DELİLLERİN DEĞERLENDİRİLMESİ: HMK’nın 355. maddesine göre istinaf incelemesi; istinaf dilekçesinde belirtilen sebeplerle sınırlı olarak ve kamu düzenine aykırılık görüldüğü takdirde ise resen gözetilmek suretiyle yapılmıştır. Dava, ayıp iddiasına dayalı malın ayıpsız misli ile değişimi talebine ilişkindir.Davacı vekili, üreticisi ve satıcısı davalılar olan televizyonun müvekkili şirket tarafından satın alındığını, garanti süresi içinde arızalandığını, yetkili servisçe arızanın giderilemediğini belirterek ayıpsız misli ile değiştirilmesini talep etmiş mahkemece davanın kabulüne karar verilmiş, karara karşı davalı …Tic. Ltd. Şti. Vekili istinafa başvurmuştur.Dosya içinde bulunan fatura, garanti belgesi, servis kayıtları ve bilirkişi raporundan davaya konu televizyonun davalı … satın alındığı, garanti süresi içinde arıza yapması üzerine davacı tarafça yetkili serviste ücretsiz onarımın talep edildiği, arıza nedeniyle iki defa yetkili serviste garanti kapsamında onarım gördüğü, bilirkişi raporuna göre söz konusu arızaların halen giderilmediği, davaya konu televizyonun ayıplı olduğu anlaşılmaktadır.Davacı kullanım sırasında garanti kapsamında satıma konu televizyonda ayıp ortaya çıkması üzerine yetkili servise müracaat ederek ücretsiz onarım hakkını kullanmıştır. Bu nedenle davalının süresinde ayıp ihbarında bulunulmadığına ilişkin istinaf sebebi yerinde değildir. Bilirkişi raporunda televizyonda bulunan ayıp belirtilmiş olup, yetkili serviste iki defa parça değiştirilmesine rağmen söz konusu ayıplar giderilmemiştir. Buna göre ücretsiz onarımla mevcut ayıp giderilemediğinden davacı alıcının ayıpsız misli ile değişim hakkını kullanmasında yasaya aykırı bir durum bulunmamaktadır. Davalı vekilinin bu yöne ilişkin istinaf sebebi de yerinde değildir. Dava dosyası içerisindeki bilgi ve belgelere, mahkeme kararının gerekçesinde dayanılan delillerin tartışılıp, değerlendirilmesinde hukuka aykırı bir yön bulunmamasına göre; ilk derece mahkemesince verilen karar usul ve yasaya uygun olup kamu düzenine aykırılık da görülmediğinden, davalı … vekilinin istinaf başvurusunun HMK’nın 353/1-b1 maddesi gereğince esastan reddine karar verilmesi gerektiği kanaatine varılarak aşağıdaki hüküm kurulmuştur.

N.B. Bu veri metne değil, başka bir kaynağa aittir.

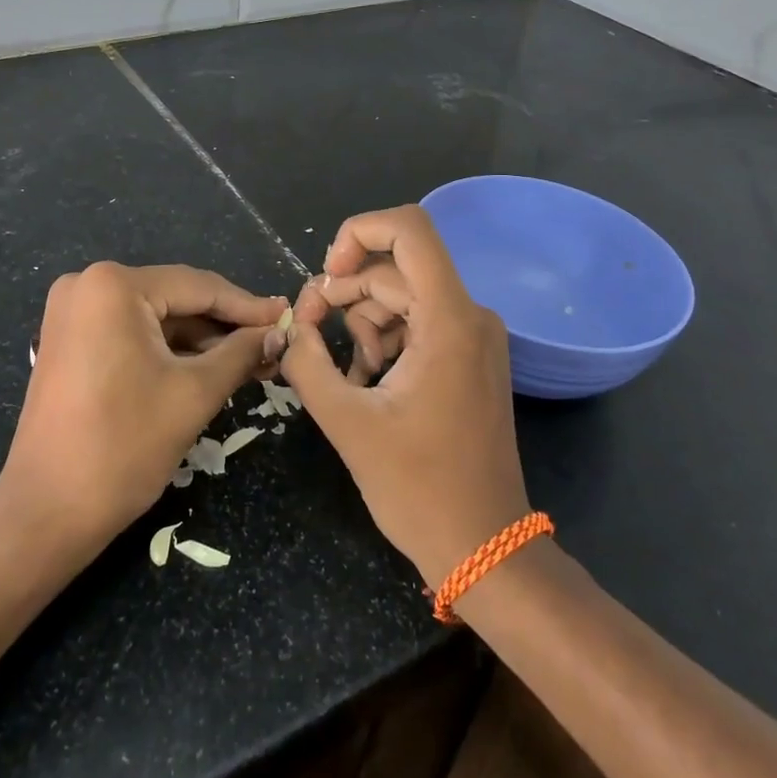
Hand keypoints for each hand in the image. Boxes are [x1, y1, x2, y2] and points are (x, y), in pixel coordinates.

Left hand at [0, 263, 285, 551]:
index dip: (248, 306)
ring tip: (251, 360)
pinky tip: (209, 366)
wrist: (46, 513)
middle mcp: (88, 284)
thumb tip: (279, 332)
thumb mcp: (194, 394)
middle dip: (225, 326)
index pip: (198, 287)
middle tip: (273, 344)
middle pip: (176, 298)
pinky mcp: (70, 340)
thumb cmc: (124, 447)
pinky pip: (132, 332)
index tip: (288, 317)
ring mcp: (74, 312)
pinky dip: (169, 350)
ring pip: (156, 317)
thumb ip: (241, 353)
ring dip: (200, 340)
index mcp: (114, 286)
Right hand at [276, 206, 531, 590]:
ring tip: (344, 373)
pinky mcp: (470, 358)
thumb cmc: (418, 488)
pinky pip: (418, 325)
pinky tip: (366, 381)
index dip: (359, 231)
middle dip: (344, 292)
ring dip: (362, 323)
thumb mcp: (347, 422)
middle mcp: (470, 315)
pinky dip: (385, 341)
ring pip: (403, 297)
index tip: (325, 275)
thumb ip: (307, 363)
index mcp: (449, 320)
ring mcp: (474, 337)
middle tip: (306, 331)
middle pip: (395, 270)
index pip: (409, 229)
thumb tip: (292, 328)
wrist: (485, 548)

HÜKÜM : Yukarıda açıklanan nedenlerle; 1-Davalı … Tic. Ltd. Şti.’nin istinaf başvurusunun 6100 Sayılı HMK’ nın 353/1-b1 maddesi gereğince ESASTAN REDDİNE, 2-Harçlar Kanunu gereğince istinaf eden davacı tarafından yatırılan 121,30 TL istinaf kanun yoluna başvurma harcının hazineye gelir kaydına, 3-Karar tarihi itibariyle Harçlar Kanunu gereğince alınması gereken 597,64.TL istinaf karar harcından, davalı … Tic. Ltd. Şti. tarafından peşin olarak yatırılan 149,25.TL’ nin mahsubu ile bakiye 448,39.TL’nin Davalı … Tic. Ltd. Şti. tahsili ile hazineye gelir kaydına, 4-İstinaf yargılama giderlerinin istinaf talep eden davalı üzerinde bırakılmasına, 5-Artan gider avansı varsa talep halinde yatıran tarafa iadesine, 6-Kararın İlk Derece Mahkemesince taraflara tebliğe gönderilmesine, Dosya üzerinde yapılan inceleme sonucunda 25/03/2021 tarihinde HMK’nın 362/1-a maddesi gereğince kesin olarak oy birliği ile karar verildi.